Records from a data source
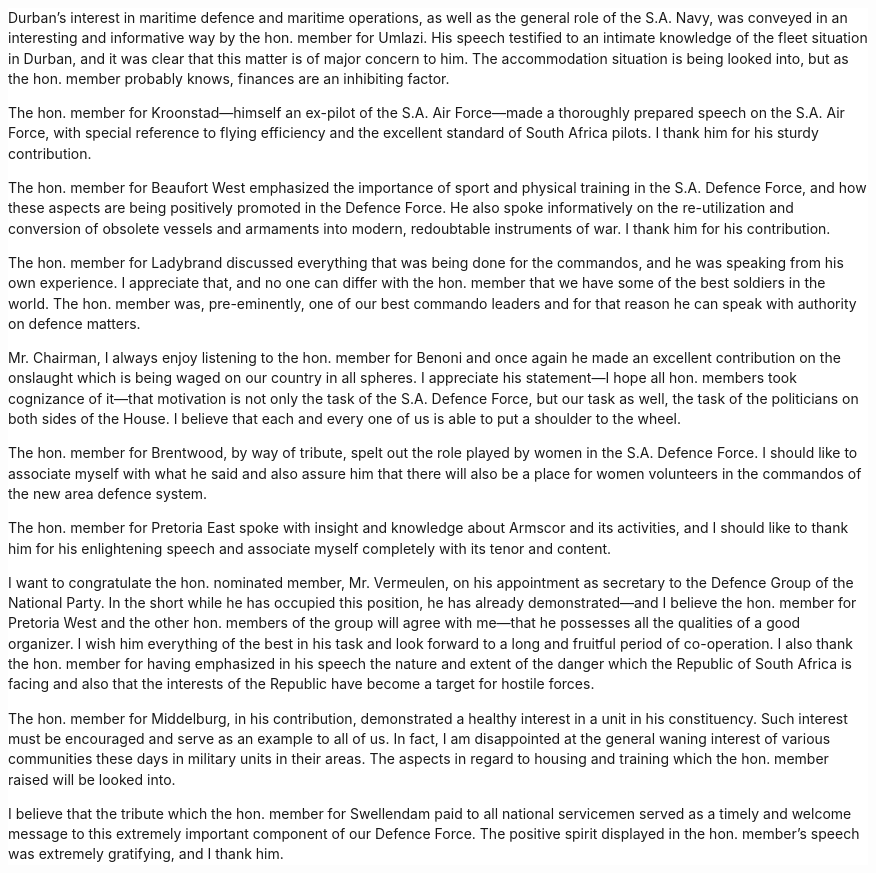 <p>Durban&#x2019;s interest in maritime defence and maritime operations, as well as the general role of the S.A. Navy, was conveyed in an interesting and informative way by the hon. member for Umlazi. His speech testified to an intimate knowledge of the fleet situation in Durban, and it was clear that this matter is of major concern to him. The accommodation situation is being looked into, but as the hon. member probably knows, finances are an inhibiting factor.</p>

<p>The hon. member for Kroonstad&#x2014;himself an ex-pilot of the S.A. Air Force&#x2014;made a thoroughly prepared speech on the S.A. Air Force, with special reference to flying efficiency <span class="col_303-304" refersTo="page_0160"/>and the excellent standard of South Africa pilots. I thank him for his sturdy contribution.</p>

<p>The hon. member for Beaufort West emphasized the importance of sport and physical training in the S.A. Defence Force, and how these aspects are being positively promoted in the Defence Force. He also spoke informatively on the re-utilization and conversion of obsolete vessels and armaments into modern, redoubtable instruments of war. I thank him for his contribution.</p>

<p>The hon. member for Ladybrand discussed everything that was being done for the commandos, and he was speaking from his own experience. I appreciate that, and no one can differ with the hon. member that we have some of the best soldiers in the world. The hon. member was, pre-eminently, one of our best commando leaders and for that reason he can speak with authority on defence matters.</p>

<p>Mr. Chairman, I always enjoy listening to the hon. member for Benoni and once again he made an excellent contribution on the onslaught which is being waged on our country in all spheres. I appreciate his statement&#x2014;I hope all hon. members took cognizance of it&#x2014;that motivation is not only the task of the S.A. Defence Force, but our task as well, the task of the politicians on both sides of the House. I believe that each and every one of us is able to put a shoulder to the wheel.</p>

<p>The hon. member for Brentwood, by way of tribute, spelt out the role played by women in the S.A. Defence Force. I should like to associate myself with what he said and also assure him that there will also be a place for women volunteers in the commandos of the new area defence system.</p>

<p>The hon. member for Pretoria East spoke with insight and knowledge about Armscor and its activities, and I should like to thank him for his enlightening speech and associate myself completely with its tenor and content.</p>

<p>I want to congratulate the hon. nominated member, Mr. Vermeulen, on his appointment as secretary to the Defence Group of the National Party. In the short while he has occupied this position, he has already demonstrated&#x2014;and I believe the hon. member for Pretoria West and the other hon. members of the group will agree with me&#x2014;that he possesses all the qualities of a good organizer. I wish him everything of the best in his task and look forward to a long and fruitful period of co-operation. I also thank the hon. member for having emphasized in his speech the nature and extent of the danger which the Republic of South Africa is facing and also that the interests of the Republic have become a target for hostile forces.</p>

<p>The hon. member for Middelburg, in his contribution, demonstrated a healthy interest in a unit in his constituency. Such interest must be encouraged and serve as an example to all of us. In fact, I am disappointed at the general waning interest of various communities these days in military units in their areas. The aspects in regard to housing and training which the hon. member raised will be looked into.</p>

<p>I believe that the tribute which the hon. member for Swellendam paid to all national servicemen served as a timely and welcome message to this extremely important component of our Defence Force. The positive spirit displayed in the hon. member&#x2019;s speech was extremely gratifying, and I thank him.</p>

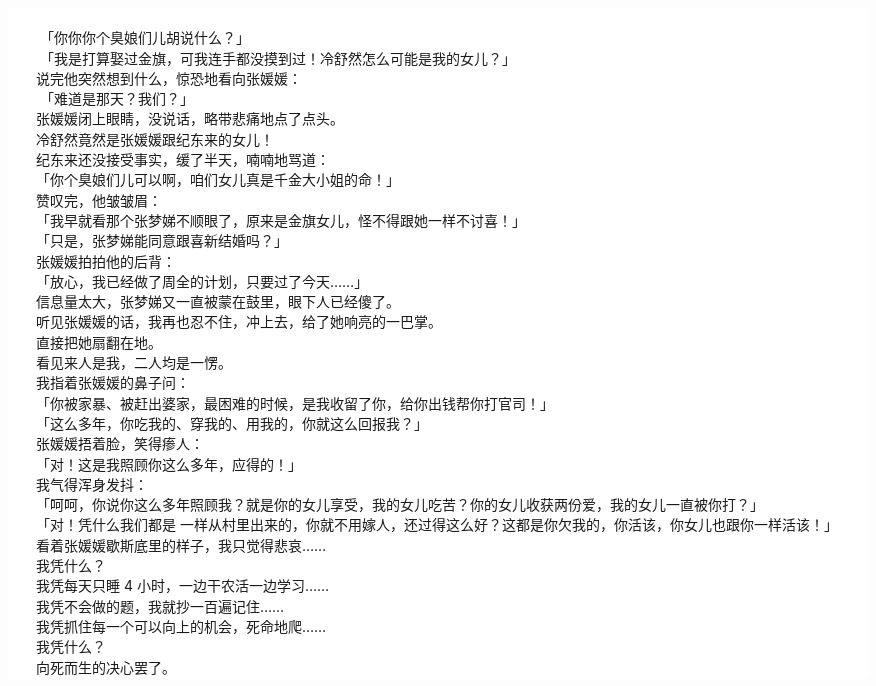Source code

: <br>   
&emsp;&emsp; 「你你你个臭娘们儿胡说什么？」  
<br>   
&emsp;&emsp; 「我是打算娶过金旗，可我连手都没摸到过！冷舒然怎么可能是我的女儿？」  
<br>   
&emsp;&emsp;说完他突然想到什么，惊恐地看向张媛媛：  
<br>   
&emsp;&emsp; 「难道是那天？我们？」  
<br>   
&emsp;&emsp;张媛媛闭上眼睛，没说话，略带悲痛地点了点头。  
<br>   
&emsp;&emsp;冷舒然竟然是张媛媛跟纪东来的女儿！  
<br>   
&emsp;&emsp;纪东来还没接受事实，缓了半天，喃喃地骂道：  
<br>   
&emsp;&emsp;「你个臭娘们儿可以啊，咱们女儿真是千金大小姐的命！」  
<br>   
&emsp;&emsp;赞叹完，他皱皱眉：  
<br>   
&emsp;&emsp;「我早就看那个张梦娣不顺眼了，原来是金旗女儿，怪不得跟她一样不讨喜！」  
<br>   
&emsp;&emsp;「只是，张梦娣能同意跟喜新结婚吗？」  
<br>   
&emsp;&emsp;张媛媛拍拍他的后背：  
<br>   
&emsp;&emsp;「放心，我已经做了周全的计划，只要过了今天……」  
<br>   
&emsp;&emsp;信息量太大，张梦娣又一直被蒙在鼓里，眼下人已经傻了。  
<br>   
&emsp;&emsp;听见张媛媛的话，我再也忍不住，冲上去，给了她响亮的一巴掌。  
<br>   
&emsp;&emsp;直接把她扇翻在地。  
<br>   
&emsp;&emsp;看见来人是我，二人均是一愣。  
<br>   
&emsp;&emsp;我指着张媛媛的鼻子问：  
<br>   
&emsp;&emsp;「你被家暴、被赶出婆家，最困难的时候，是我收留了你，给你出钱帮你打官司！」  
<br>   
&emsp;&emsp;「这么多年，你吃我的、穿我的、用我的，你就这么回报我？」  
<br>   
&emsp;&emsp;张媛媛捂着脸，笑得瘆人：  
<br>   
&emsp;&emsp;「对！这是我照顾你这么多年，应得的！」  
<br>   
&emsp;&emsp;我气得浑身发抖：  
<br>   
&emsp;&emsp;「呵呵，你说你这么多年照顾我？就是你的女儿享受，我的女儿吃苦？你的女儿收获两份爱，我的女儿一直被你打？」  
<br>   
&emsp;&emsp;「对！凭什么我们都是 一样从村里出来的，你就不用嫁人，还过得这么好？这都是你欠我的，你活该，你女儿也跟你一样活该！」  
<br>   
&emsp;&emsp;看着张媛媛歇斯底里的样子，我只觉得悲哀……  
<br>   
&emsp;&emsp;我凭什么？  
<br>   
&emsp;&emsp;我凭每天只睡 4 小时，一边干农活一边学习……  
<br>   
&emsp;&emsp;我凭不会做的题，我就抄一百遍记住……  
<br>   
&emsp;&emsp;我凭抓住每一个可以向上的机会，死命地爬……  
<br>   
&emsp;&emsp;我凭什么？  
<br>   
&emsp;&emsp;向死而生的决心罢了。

What this task involves –
In the records, from the line with "<p>I believe that" up to and including the line with "Source code", swap "timely" for "fitting" and keep everything else the same. Write out only those lines, leaving the pictures out.

Result for this task –
<p>I believe that the tribute which the hon. member for Swellendam paid to all national servicemen served as a fitting and welcome message to this extremely important component of our Defence Force. The positive spirit displayed in the hon. member&#x2019;s speech was extremely gratifying, and I thank him.</p>

Source code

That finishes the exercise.